» TASK OBJECTIVE
Your answer is to be every line of the material that includes the string "ImmExt".

» SOURCE MATERIAL
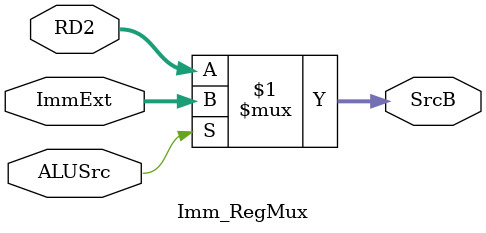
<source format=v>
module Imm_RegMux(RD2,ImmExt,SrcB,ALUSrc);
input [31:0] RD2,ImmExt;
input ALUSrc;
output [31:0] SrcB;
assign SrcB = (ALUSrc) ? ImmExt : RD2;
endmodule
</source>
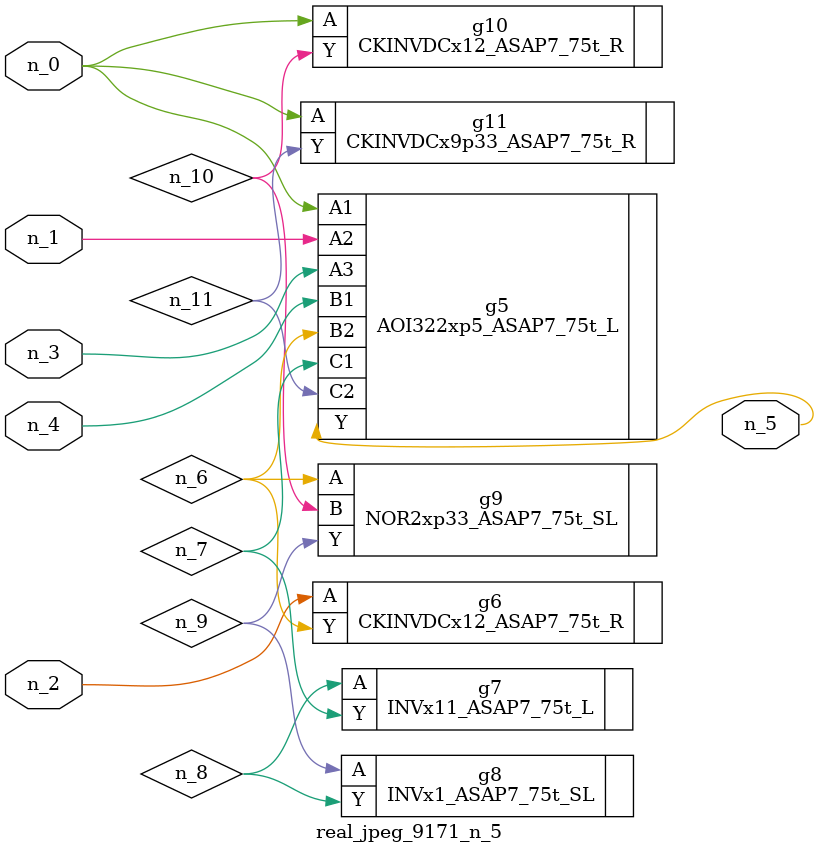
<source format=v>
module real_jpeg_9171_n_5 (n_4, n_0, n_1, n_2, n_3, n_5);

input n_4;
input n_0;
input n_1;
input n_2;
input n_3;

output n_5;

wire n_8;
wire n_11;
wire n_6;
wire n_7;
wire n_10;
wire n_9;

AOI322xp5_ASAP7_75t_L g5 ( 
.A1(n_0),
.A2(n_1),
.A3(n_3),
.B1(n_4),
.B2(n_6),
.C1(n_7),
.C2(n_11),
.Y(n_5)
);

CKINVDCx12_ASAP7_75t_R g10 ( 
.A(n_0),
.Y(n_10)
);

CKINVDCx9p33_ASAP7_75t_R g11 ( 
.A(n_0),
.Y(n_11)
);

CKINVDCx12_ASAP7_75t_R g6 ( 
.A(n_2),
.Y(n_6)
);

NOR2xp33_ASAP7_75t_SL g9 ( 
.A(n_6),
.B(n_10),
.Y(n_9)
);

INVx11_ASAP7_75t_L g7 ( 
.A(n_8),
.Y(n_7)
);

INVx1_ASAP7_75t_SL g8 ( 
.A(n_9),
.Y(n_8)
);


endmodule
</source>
* * *
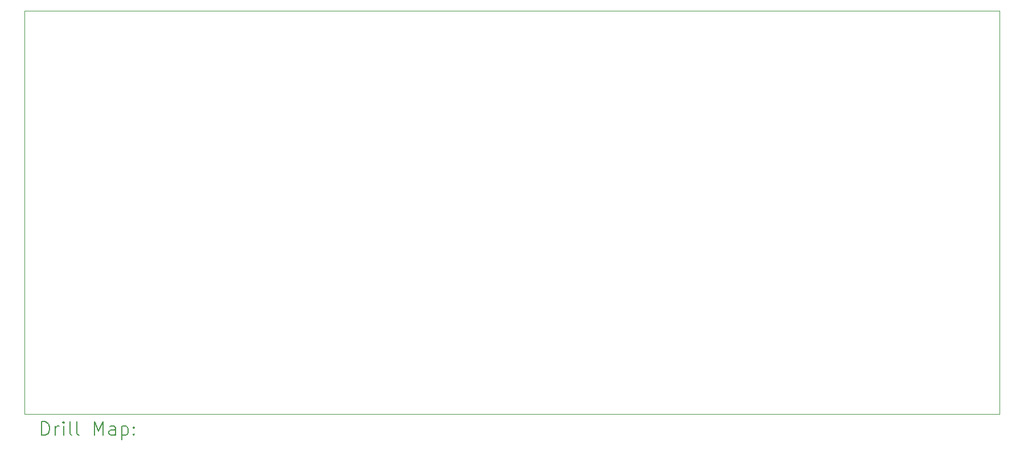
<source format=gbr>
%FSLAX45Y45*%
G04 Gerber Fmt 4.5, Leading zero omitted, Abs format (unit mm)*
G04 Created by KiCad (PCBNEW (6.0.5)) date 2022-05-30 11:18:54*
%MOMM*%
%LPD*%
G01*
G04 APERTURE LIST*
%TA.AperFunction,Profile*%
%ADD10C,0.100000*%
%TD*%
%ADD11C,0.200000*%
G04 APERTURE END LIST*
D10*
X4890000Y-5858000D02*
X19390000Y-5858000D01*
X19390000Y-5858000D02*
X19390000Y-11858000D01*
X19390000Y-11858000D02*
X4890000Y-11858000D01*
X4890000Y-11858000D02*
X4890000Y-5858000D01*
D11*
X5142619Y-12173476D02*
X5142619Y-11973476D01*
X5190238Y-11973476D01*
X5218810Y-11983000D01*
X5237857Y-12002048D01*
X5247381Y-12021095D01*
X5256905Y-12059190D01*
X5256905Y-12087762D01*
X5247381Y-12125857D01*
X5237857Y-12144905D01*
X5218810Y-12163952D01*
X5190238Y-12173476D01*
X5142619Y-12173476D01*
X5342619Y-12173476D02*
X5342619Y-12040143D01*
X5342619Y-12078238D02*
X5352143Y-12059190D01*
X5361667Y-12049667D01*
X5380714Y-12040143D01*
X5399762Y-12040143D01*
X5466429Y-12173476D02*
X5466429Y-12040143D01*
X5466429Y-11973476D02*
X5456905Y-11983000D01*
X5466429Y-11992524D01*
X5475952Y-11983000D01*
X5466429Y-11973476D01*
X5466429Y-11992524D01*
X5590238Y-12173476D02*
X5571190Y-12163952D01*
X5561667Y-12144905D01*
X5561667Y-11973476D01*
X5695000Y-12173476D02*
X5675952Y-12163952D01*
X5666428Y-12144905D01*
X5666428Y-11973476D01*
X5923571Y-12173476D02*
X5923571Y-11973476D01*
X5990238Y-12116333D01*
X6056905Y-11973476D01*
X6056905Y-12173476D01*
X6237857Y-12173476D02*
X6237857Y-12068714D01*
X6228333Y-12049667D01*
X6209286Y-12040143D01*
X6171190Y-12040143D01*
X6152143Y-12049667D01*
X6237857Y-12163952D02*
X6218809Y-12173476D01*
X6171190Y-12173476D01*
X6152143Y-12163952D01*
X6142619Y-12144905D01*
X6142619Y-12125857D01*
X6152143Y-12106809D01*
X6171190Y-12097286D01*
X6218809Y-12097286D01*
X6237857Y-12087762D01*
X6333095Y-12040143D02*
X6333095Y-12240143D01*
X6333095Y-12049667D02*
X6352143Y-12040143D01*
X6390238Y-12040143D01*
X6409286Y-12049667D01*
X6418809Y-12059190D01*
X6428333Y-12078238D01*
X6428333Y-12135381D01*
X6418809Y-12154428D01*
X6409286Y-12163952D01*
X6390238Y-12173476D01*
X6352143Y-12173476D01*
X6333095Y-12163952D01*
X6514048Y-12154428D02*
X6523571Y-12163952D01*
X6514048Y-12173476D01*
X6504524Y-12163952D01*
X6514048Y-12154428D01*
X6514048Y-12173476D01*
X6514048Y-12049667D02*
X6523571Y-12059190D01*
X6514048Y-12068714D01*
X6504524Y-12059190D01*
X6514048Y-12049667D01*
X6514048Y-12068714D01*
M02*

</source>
--
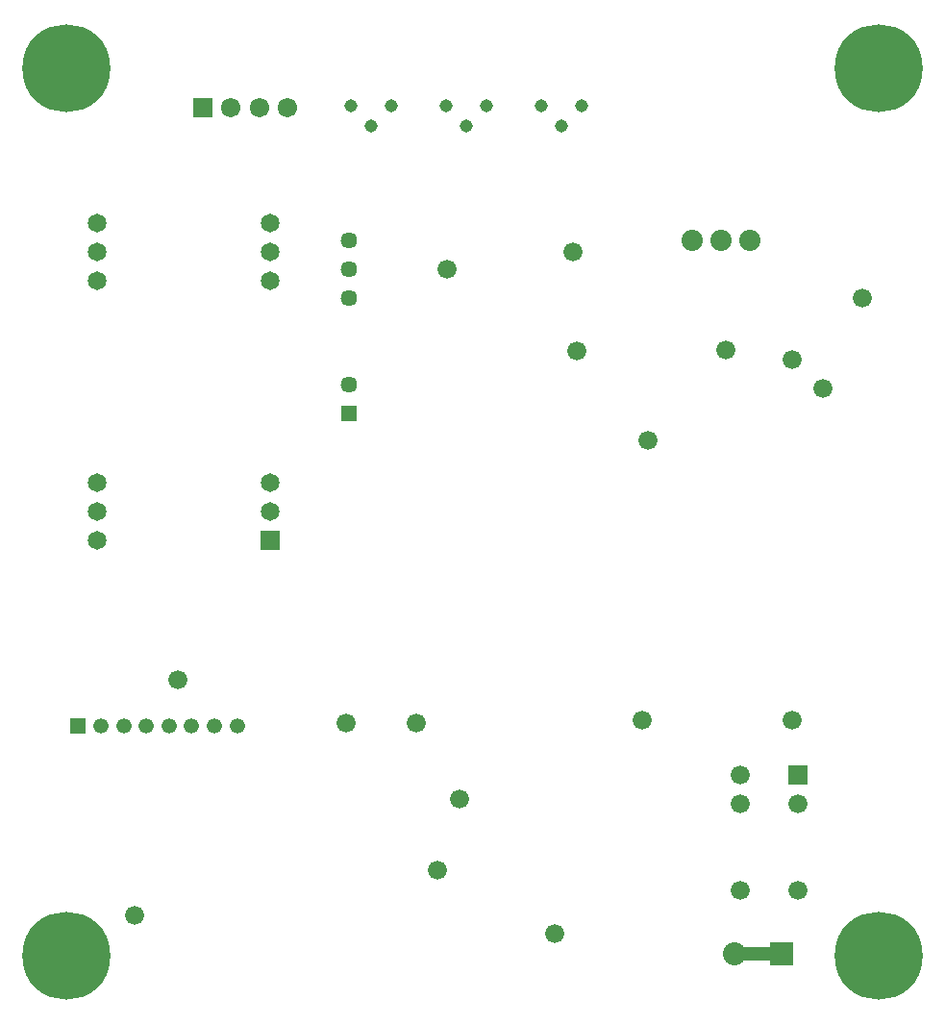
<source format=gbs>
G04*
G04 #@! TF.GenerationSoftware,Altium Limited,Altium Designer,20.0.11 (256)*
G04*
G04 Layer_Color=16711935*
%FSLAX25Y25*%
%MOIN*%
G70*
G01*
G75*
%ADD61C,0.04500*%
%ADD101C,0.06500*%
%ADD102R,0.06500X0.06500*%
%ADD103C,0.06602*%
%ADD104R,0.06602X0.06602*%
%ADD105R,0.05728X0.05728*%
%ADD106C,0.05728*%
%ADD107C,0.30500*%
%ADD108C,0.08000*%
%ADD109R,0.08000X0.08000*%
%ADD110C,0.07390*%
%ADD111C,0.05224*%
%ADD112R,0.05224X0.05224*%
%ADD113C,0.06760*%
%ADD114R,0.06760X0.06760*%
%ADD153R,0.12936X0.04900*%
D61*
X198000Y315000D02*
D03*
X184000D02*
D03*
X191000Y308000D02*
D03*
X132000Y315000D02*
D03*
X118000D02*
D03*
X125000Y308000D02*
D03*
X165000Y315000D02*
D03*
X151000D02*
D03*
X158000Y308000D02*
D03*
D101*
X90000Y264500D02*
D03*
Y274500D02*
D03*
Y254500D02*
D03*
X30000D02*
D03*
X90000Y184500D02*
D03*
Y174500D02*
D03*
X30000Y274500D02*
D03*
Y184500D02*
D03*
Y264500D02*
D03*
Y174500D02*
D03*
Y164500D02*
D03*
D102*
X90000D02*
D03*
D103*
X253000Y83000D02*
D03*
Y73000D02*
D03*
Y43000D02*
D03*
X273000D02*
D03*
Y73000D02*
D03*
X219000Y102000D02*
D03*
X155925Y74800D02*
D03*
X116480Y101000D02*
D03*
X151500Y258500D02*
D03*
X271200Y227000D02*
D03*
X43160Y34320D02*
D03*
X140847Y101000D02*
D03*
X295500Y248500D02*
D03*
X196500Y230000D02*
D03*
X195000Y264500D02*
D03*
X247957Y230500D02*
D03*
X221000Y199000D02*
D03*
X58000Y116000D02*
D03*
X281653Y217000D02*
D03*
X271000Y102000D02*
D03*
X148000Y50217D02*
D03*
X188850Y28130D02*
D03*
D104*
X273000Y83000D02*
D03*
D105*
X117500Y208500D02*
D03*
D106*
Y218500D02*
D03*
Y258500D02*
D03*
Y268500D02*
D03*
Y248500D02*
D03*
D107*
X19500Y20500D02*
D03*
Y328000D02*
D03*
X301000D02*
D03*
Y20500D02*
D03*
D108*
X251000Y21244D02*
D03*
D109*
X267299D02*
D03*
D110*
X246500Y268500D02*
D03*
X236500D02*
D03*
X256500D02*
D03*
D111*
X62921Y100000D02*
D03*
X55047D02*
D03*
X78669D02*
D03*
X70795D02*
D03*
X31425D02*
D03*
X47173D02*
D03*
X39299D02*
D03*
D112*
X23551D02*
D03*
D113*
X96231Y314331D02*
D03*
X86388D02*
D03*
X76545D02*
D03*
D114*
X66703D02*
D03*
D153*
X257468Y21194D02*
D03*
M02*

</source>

» YOUR RESPONSE
module Imm_RegMux(RD2,ImmExt,SrcB,ALUSrc);
input [31:0] RD2,ImmExt;
assign SrcB = (ALUSrc) ? ImmExt : RD2;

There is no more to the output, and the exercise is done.